I kind of agree with you that there is too much of speculation about origin of everything. Thats where only Science can help. Don't you agree on that? or do you suggest there is something else beside science which can help?

Muhammad Akbar Hussain said...

Atif Khan
This depends upon the how we define science.

Muhammad Akbar Hussain said...

Salman and Atif Khan:
The Big-Bang model of the Universe and Second Law of Thermodynamics are very well established and time tested concepts and augment each other. In fact they are the two faces of the same coin, joined together by the concept of the arrow of time. They both point towards one fact...that the Universe is not there from eternity but from a finite time and had a definite beginning. The Second Law is in fact so profound that Sir Arthur Eddington had to say:

"The law that entropy always increases holds, I think, the supreme position among the laws of Nature. If someone points out to you that your pet theory of the universe is in disagreement with Maxwell's equations — then so much the worse for Maxwell's equations. If it is found to be contradicted by observation — well, these experimentalists do bungle things sometimes. But if your theory is found to be against the second law of thermodynamics I can give you no hope; there is nothing for it but to collapse in deepest humiliation."

■ **PROBLEMS TO WORK ON**:
a - Answer these from the comment thread on science and the origin of the universe, one line each:
(i) Which two concepts does the comment addressed to Salman and Atif Khan call well established and time tested?
(ii) What concept does that comment say joins those two together?
(iii) In the Eddington quotation, whose equations are named?
b - List every person named in the comment thread on science and the origin of the universe.
c - Carry the comment thread on the Big Bang and the second law of thermodynamics forward from its last sentence.

■ **DATA PROVIDED**:
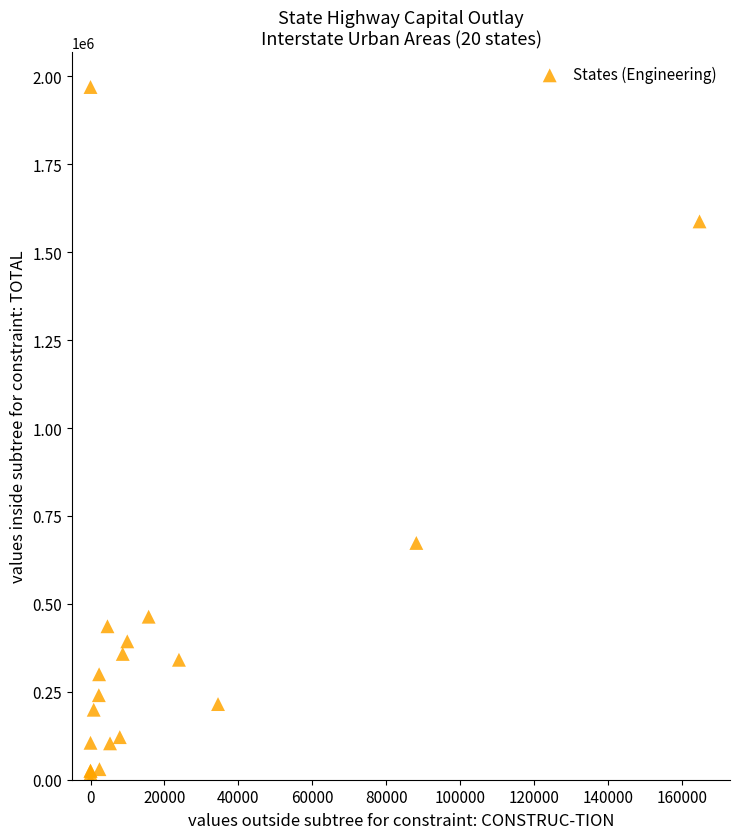

What Y value in the scatter plot is closest to 984866?

673251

■ **ANSWERS PROVIDED**:
a -
(i) The Big-Bang model of the Universe and the Second Law of Thermodynamics
(ii) The concept of the arrow of time
(iii) Maxwell's

b - Muhammad Akbar Hussain, Atif Khan, Salman, Sir Arthur Eddington, Maxwell

c -
There can be many fascinating speculations about the origins of the universe attempting to explain if there was any concept of existence "before" big bang. However if any model of the Universe voilates the second law of thermodynamics and the big-bang model of the universe, I cannot give you any hope too.

Salman Hameed said...

"However if any model of the Universe voilates the second law of thermodynamics and the big-bang model of the universe, I cannot give you any hope too."

Ok - so let me clarify this again. Of course, these ideas about "before" the big bang are speculative - and of course, many of them will turn out to be wrong. But the point here is that they will only be accepted through a process of testing and academic debate. You are correct about the 2nd law of thermodynamics and the quote from Eddington. But if we find sufficient evidence that says that well...2nd law does not apply in certain situations - then no matter what Eddington says - that is the way science will go. By the way, you can also find Einstein adding a constant to make the universe static - when we actually found out that it was expanding. We were expecting the expansion of the universe to be slowing down - but we actually found out that the universe is not only NOT slowing down but it is actually accelerating (dark energy). Speed of light as constant is also being challenged (example VSL theory) - but we don't accept it because sufficient evidence isn't there yet. So who knows about 2nd law of thermodynamics. It is possible that it is completely universal - or it may break down under certain conditions. But only testing and evidence will determine if that is the case or not.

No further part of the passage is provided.